You can pass a structure similar to the one above as the second parameter to have a specific video format returned. Unfortunately, the only thing you can alter is the width and height of the returned image. The MSDN also mentions that you can pass AVIGETFRAMEF_BESTDISPLAYFMT to select the best display format. Oddly enough, my compiler had no definition for it.

If everything goes well, a GETFRAME object is returned (which we need to read frames of data). If there are any problems, a message box will pop onto the screen telling you there was an error!

pgf = AVIStreamGetFrameOpen(pavi, NULL); // Create The PGETFRAME Using Our Request Mode

if (pgf == NULL) {

// An Error Occurred Opening The Frame

MessageBox (HWND_DESKTOP, "Failed To Open The AVI Frame", "Error", MB_OK | MB_ICONEXCLAMATION);

}

The code below prints the videos width, height and frames to title. We display title at the top of the window with the command SetWindowText(…). Run the program in windowed mode to see what the code below does.

// Information For The Title Bar (Width / Height / Last Frame)

wsprintf(title, "NeHe's AVI Player: Width: %d, Height: %d, Frames: %d", width, height, lastframe);

SetWindowText(g_window->hWnd, title); // Modify The Title Bar

}

Now for the fun stuff… we grab a frame from the AVI and then convert it to a usable image size / color depth. lpbi will hold the BitmapInfoHeader information for the frame of animation. We accomplish a few things at once in the second line of code below. First we grab a frame of animation … The frame we want is specified by frame. This will pull in the frame of animation and will fill lpbi with the header information for that frame.
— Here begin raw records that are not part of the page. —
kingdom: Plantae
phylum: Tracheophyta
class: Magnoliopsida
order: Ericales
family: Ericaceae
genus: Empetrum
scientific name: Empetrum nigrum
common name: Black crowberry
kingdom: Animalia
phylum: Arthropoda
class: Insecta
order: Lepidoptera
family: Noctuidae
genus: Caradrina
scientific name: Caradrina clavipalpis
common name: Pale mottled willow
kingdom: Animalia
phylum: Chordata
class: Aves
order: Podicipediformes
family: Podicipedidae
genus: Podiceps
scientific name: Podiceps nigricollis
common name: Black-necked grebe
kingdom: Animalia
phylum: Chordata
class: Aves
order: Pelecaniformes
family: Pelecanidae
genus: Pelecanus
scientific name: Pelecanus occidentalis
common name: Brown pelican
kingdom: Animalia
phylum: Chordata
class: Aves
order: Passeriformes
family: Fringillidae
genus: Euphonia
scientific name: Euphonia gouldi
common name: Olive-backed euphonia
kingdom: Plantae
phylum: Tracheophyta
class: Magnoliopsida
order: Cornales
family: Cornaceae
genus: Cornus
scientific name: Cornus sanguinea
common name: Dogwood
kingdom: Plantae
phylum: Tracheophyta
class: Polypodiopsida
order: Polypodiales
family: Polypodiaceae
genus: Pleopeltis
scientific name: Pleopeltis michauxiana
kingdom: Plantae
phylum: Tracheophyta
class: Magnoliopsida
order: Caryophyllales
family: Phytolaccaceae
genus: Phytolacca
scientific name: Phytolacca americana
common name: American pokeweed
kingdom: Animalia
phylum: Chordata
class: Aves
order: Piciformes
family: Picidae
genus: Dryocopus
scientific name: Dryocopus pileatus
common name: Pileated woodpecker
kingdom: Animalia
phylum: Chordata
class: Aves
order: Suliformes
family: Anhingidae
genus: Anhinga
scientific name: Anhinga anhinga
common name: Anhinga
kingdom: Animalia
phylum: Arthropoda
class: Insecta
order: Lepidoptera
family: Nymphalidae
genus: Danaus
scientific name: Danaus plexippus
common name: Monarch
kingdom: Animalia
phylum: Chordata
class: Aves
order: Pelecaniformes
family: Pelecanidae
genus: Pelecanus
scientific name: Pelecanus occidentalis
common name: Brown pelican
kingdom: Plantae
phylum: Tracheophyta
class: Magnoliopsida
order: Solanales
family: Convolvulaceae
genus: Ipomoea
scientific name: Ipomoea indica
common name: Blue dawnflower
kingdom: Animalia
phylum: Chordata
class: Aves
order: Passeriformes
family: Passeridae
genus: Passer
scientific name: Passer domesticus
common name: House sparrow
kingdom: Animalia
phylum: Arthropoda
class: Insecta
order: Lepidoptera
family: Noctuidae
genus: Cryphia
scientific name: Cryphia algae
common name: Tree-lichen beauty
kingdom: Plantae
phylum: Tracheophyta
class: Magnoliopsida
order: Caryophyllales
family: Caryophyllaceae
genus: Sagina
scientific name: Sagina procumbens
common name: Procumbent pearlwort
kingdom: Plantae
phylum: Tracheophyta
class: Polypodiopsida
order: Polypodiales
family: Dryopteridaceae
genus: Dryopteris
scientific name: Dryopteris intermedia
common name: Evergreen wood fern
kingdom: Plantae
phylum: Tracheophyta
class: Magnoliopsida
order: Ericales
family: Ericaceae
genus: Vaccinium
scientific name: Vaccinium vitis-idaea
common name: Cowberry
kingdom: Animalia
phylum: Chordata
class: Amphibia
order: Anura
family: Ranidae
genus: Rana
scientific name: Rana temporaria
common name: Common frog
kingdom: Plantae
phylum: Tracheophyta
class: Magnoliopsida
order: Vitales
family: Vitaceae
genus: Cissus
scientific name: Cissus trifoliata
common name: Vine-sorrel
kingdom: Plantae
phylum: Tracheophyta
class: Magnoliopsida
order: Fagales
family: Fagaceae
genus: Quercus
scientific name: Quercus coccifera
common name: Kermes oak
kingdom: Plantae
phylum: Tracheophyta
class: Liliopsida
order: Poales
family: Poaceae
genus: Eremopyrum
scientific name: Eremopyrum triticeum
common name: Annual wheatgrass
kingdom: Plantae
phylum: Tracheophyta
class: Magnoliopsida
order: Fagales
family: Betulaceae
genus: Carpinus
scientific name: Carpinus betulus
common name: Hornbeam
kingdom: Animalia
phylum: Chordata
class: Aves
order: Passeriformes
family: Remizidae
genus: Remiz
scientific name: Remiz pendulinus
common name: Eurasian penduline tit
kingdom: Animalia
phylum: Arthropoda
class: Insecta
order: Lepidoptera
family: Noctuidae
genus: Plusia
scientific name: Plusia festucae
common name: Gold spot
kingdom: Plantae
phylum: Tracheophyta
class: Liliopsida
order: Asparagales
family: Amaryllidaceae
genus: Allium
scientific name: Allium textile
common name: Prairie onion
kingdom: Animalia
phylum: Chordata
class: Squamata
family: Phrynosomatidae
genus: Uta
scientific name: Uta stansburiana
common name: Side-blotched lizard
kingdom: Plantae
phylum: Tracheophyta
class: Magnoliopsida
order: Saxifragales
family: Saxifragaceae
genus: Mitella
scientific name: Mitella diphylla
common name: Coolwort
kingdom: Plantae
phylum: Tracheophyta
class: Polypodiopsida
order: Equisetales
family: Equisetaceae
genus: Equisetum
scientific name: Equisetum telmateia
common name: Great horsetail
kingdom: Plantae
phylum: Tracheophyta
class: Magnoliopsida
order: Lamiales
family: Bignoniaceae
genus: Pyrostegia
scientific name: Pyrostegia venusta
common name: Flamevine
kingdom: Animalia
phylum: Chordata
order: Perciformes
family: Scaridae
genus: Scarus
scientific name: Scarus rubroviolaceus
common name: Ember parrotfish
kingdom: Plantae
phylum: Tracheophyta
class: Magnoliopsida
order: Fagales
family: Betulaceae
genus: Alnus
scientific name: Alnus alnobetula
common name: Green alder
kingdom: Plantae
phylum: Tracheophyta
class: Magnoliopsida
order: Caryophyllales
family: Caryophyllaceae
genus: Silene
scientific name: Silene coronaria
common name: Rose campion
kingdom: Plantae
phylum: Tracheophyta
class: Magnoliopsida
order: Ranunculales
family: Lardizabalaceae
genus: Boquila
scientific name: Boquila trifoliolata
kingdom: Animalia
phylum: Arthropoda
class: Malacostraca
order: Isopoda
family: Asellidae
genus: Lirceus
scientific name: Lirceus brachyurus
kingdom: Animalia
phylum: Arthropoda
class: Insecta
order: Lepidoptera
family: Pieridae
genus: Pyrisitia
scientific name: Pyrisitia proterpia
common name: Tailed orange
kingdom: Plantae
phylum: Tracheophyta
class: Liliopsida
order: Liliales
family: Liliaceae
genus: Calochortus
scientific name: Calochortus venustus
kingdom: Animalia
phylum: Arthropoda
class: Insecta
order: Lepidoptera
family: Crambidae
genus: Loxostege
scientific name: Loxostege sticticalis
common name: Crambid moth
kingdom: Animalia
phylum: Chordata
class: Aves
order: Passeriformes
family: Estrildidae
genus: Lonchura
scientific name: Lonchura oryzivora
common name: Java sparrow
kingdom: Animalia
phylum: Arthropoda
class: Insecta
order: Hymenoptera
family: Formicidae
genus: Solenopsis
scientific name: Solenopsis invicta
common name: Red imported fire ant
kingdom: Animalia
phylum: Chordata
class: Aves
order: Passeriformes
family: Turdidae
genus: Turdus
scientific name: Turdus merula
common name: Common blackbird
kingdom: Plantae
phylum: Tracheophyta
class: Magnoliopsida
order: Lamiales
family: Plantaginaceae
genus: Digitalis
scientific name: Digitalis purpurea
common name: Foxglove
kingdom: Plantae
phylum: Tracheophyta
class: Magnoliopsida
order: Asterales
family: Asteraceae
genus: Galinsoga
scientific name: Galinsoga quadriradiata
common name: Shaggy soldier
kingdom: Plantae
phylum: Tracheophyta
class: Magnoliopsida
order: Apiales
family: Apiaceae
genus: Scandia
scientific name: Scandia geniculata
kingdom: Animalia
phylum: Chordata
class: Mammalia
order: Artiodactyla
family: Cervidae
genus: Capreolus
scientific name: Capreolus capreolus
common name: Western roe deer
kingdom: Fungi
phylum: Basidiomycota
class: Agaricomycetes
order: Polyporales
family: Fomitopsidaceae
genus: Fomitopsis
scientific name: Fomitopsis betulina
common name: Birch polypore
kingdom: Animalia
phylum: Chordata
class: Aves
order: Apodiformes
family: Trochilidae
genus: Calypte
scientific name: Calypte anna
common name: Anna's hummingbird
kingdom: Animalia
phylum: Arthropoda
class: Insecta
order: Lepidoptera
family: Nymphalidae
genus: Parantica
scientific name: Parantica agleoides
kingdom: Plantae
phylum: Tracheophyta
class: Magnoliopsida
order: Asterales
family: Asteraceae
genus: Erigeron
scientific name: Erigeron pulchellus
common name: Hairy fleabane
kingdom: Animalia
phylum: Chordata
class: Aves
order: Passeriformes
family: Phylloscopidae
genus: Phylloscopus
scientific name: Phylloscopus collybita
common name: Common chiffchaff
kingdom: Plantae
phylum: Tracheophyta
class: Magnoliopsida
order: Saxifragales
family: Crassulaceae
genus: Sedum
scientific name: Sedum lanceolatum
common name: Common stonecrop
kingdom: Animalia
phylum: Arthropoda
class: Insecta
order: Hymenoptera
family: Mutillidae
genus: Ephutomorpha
Now for the fun stuff… we need to point to the image data. To do this we need to skip over the header information (lpbi->biSize). One thing I didn't realize until I started writing this tut was that we also have to skip over any color information. To do this we also add colors used multiplied by the size of RGBQUAD (biClrUsed*sizeof(RGBQUAD)). After doing ALL of that :) we are left with a pointer to the image data (pdata).

Now we need to convert the frame of animation to a usuable texture size as well, we need to convert the data to RGB data. To do this, we use DrawDibDraw(…).